Which cell type suits your roof depends on the area available, the load profile, the temperature behaviour you are designing for and the funding route. We choose it from the survey and the model, name the specific module, its scheme, grade and quarter, and re-verify that status for the exact module before contract.

06

How are the tilt angle and row spacing set for bifacial on a flat roof?

On a flat roof you choose the tilt and the inter-row pitch, which is not true on a fixed pitched roof, and both choices change the rear-gain. The angle that maximises front-face yield in the UK sits broadly in the south-facing band, but a steeper tilt lifts the rear face higher off the membrane and lets more reflected light reach it, while a shallower tilt packs more capacity onto the roof and reduces self-shading. There is no universal best angle, because the optimum trades front yield, rear-gain, ballast weight and panel count against each other for your specific roof.

Row spacing is the second lever and it pulls in two directions at once. Wider rows cut the inter-row shading that starves both faces in winter, when the sun is low, and they let more reflected light onto the back of the panel behind. Tighter rows fit more kilowatts on the same membrane. The pitch that suits your roof comes out of the PV*SOL yield model in our feasibility study, run against your latitude, your shading and your capacity target, and it feeds directly into how much roof space the array needs. We model the tilt and pitch together rather than apply a default, because on a bifacial flat-roof array the two are not separable from the rear-gain they produce.

07

Does bifacial mounting add ballast weight, and how is that checked?

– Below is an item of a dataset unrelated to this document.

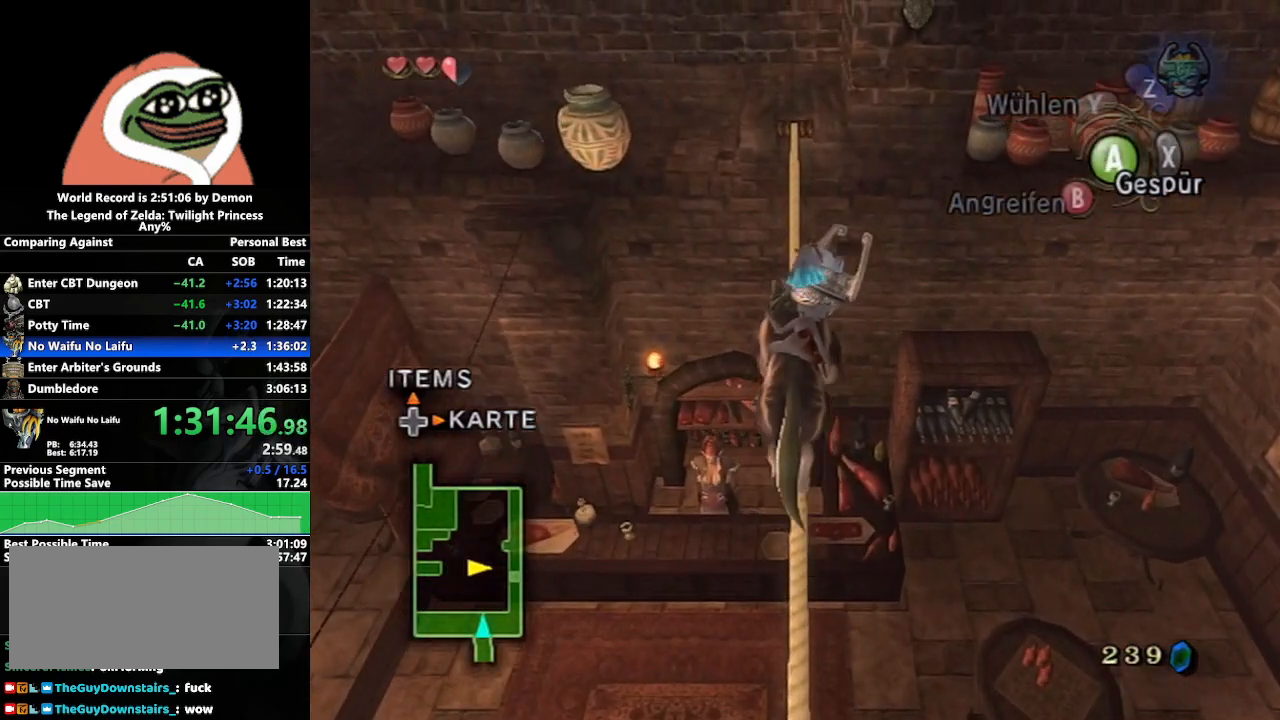
{"buttons": [], "left_stick": "up", "right_stick": "center", "events": []}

It can, and the weight is the binding constraint on most flat-roof bifacial designs. A raised, tilted module presents more surface to the wind, so the ballast needed to hold it down against uplift is a genuine dead load the roof has to carry, and a steeper tilt or a more exposed roof edge needs more of it. That load is not assumed. It is calculated from the wind exposure for your site under the relevant Eurocode wind loading standard, BS EN 1991-1-4, with the elevated array and its turbulence taken into account, then set against what the structure can take.

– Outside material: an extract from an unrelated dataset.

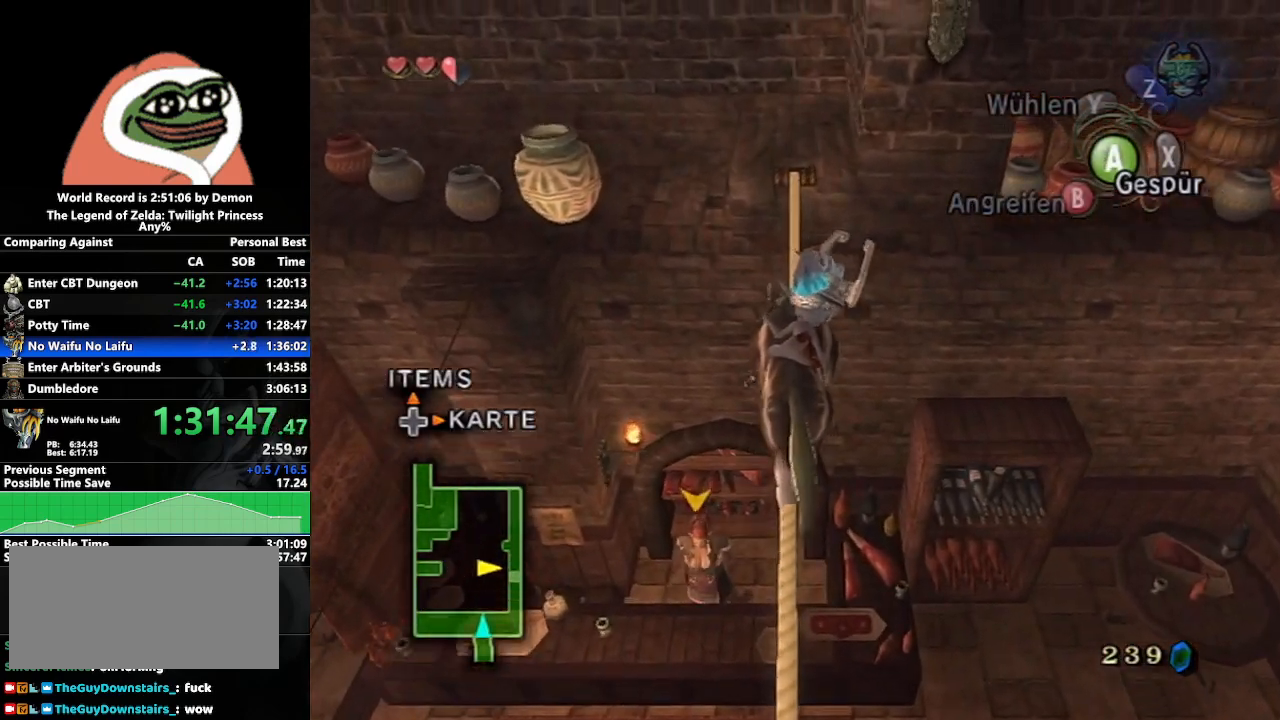
{"buttons": [], "left_stick": "up", "right_stick": "center", "events": []}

The verdict on whether the roof can carry it comes from a structural roof survey by a chartered engineer, who checks the existing dead and imposed loads against the array and ballast and confirms the load paths down to the supporting steel. Where the survey shows headroom is tight, the design is adjusted, by lowering the tilt to cut wind load, redistributing ballast toward stronger bays, or trimming the array, rather than forced onto a roof that cannot take it. Because a commercial array above 50 kWp sits outside MCS, this structural verification and the CDM 2015 duties that sit over the works are the assurance, set out in our CDM 2015 guide.

08

How do soiling, cleaning and degradation affect a bifacial flat-roof array?

Bifacial changes what soiling costs you, because dirt on the surface beneath the array matters as well as dirt on the glass. Rear-gain depends on light reflecting off a clean, bright membrane, so a membrane that greens over with algae, collects dust or pools standing water loses reflectance and the rear-gain falls with it. The front-face soiling question is the same as for any module, but the reflective surface is an extra thing to keep clean, and a low-tilt flat-roof array sheds rain less freely than a steep pitch, so soiling can build up. Our cleaning and bird-proofing guide covers how that is managed, and bird fouling under a raised flat-roof array is a specific risk worth designing out.

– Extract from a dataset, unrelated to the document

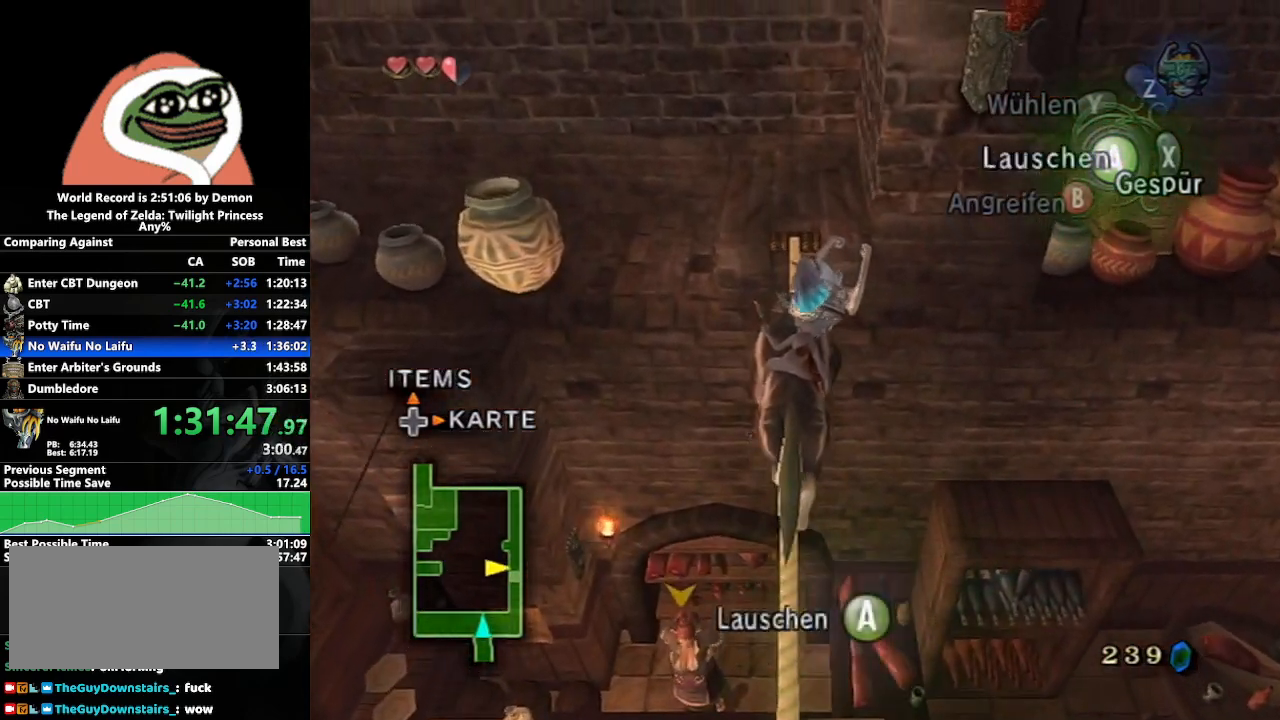
{"buttons": [], "left_stick": "up", "right_stick": "center", "events": []}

On durability, most bifacial modules are dual-glass rather than glass-and-backsheet, which removes the polymer backsheet as a weathering and fire-spread path and tends to carry a lower stated annual degradation rate on the manufacturer datasheet. That is a datasheet figure to verify against the specific module, not a promise. Dual-glass is also heavier, which feeds straight back into the ballast and structural check above. The product and performance warranty terms, the degradation curve and the bankability of the manufacturer are confirmed for the exact module before contract, and the ongoing checks sit within commercial solar maintenance.

09

How does the rear-gain figure feed the financial model?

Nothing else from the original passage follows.